The other species of woodpecker was the Yellow-bellied Sapsucker (YBSA) (Sphyrapicus varius). There were at least 2 males, a juvenile and an adult. They seemed to be together, so maybe a family group. The juveniles must molt early in the autumn, as I have never seen a juvenile here without any red on his head. However, Sibley states that the juvenile plumage lasts from August to March. The juveniles have no red at all as seen in the bird in Maine in the first week of October from Bulletin #93.

By mid October, this juvenile bird had a few red feathers on his head and under the throat. All YBSAs have a red top of head. The male also has a red throat. He is eating holly berries on a native Youpon Holly tree.

Here is a full adult plumaged male YBSA. Notice the solid red on crown and throat.

And here they are together on the same tree. This is why I thought they might be a family group. I saw them together several times.

In my travels I found an oak tree that had been worked over by a sapsucker. They make a horizontal line of small holes in the bark to let the sap drip out. My interest was drawn to the tree by butterflies on the trunk.

Here is a Red Admiral (Vanessa atalanta) drinking the sap.

And another location on the same tree had another Red Admiral along with several species of flies and bugs enjoying the free meal. Notice the 6 horizontal holes with sap dripping out.

A Burrowing Owl (Athene cunicularia) has appeared on Bolivar again this winter. It is the first in 2 years. I photographed one in Ft Travis Park in winter of 2007 and it is my all-times favorite photo.

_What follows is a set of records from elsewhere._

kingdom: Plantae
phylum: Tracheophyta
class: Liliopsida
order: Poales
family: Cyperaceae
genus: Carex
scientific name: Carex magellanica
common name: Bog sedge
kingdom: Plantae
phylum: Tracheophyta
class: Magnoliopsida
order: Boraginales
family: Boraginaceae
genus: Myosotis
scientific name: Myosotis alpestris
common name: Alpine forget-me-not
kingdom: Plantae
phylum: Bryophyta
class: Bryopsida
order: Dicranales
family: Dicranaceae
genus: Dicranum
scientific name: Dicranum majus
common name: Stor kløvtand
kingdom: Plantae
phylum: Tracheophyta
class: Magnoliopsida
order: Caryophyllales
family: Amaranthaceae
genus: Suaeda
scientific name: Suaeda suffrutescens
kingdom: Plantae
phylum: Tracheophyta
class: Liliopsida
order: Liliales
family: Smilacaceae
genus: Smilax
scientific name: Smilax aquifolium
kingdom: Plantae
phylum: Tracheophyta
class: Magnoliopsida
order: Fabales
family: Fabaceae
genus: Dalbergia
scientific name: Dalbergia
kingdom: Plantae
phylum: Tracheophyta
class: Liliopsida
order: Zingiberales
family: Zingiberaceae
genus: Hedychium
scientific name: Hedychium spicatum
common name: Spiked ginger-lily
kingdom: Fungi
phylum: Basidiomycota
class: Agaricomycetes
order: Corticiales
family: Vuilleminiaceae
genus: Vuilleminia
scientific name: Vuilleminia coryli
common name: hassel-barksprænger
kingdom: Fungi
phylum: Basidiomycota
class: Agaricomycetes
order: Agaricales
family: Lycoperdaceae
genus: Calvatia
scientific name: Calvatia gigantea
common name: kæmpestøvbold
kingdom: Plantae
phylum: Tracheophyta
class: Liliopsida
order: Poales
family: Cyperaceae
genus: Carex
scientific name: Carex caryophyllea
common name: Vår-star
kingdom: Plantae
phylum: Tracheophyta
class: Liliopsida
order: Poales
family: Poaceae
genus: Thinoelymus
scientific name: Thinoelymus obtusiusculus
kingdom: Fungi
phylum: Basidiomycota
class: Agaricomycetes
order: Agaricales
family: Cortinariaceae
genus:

Here is a photo of the current owl on Bolivar. Unfortunately, it is a field that has no entry, so it will be tough to get a close up like the one in 2007

American Avocets (Recurvirostra americana) winter in huge numbers along the Texas coast, with flocks in the thousands on Bolivar flats just before spring migration. These long legged wading shorebirds are gray with a white wing bar in winter. I have found my first birds for the winter in the past 2 weeks. Interestingly, the thin black bills are different in the sexes with the males being straighter and the females more upcurved. I saw them feeding in a shallow pond and they upend like a dabbling duck.

Here is a male with just a slight upcurve to the tip of the bill along with a second bird upended.

Here is a female American Avocet who has a much more upcurved bill.

The winter hawks are arriving. I managed to photograph 2 of the 3 species of falcon we have here.

Here is a male American Kestrel (Falco sparverius). The 2 vertical black lines on the head along with rufous back ID the bird. This male has gray wings. A female would have rufous wings.

Here is a 1st year Peregrine Falcon (Falco peregrinus). It has a brown back and pale top of head, but the distinctive black mustache is visible. This is only the second Peregrine that I have photographed. He was 50 yards away in a field. For those people who want all the details, it is the tundra race of this bird, as it has the large white patch on the side of the head.